Bupati Kepahiang Dorong Penambahan Kuota Haji, Daftar Tunggu Capai 21 Tahun

Kepahiang – Bupati Kepahiang, H. Zurdi Nata, S.IP, menegaskan pentingnya penambahan kuota haji untuk Kabupaten Kepahiang. Dalam pernyataannya, bupati menyebutkan bahwa kuota ideal seharusnya mencapai 120 hingga 140 calon jamaah haji (CJH) setiap tahunnya, setara dengan satu permil dari total jumlah penduduk daerah.
Hal ini disampaikannya di sela-sela acara pelepasan CJH Kabupaten Kepahiang ke Tanah Suci yang digelar di Masjid Agung Baitul Hikmah, Senin (5/5/2025). Menurut data terbaru, antrean haji di Kepahiang kini mencapai 21 tahun, dengan 2.310 warga telah terdaftar dalam Sistem Komputerisasi Haji Terpadu (SISKOHAT).
“Iya, penambahan kuota haji daerah ini menjadi salah satu prioritas kita. Pemkab dan Kemenag Kepahiang akan bekerja sama memperjuangkan penambahan kuota ke pemerintah pusat,” ujar Bupati Nata.
Ia menambahkan, Pemkab Kepahiang berkomitmen meningkatkan pelayanan haji, mulai dari penyediaan sarana dan prasarana hingga bimbingan manasik. “Setiap tahunnya kita akan maksimalkan pelaksanaan manasik haji dengan fasilitas yang lebih baik, termasuk penjemputan,” tambahnya.

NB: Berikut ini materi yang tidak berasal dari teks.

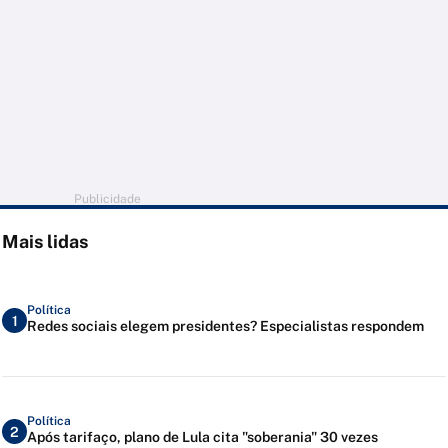
Publicidade
Mais lidas
Política
1
Redes sociais elegem presidentes? Especialistas respondem
Política
2
Após tarifaço, plano de Lula cita "soberania" 30 vezes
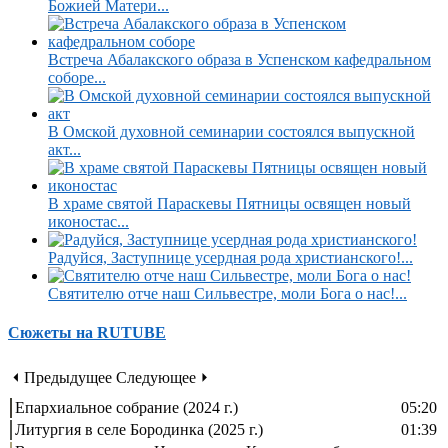
Божией Матери...
Встреча Абалакского образа в Успенском кафедральном
соборе...
В Омской духовной семинарии состоялся выпускной
акт...
В храме святой Параскевы Пятницы освящен новый
иконостас...
Радуйся, Заступнице усердная рода христианского!...
Святителю отче наш Сильвестре, моли Бога о нас!...
Сюжеты на RUTUBE
⏴ Предыдущее
Следующее ⏵
Епархиальное собрание (2024 г.)
05:20
Литургия в селе Бородинка (2025 г.)
01:39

Pada musim haji 1446 H/2025 M ini, Kabupaten Kepahiang hanya mendapat 110 kuota reguler tanpa tambahan kuota khusus. Padahal, dalam beberapa tahun sebelumnya, kuota haji kerap mendapatkan tambahan hingga 10 persen.
Dengan jumlah pendaftar yang terus meningkat dan masa tunggu yang panjang, Pemerintah Kabupaten Kepahiang berharap pemerintah pusat segera merespons usulan ini demi keadilan dan pemerataan layanan ibadah haji di seluruh daerah.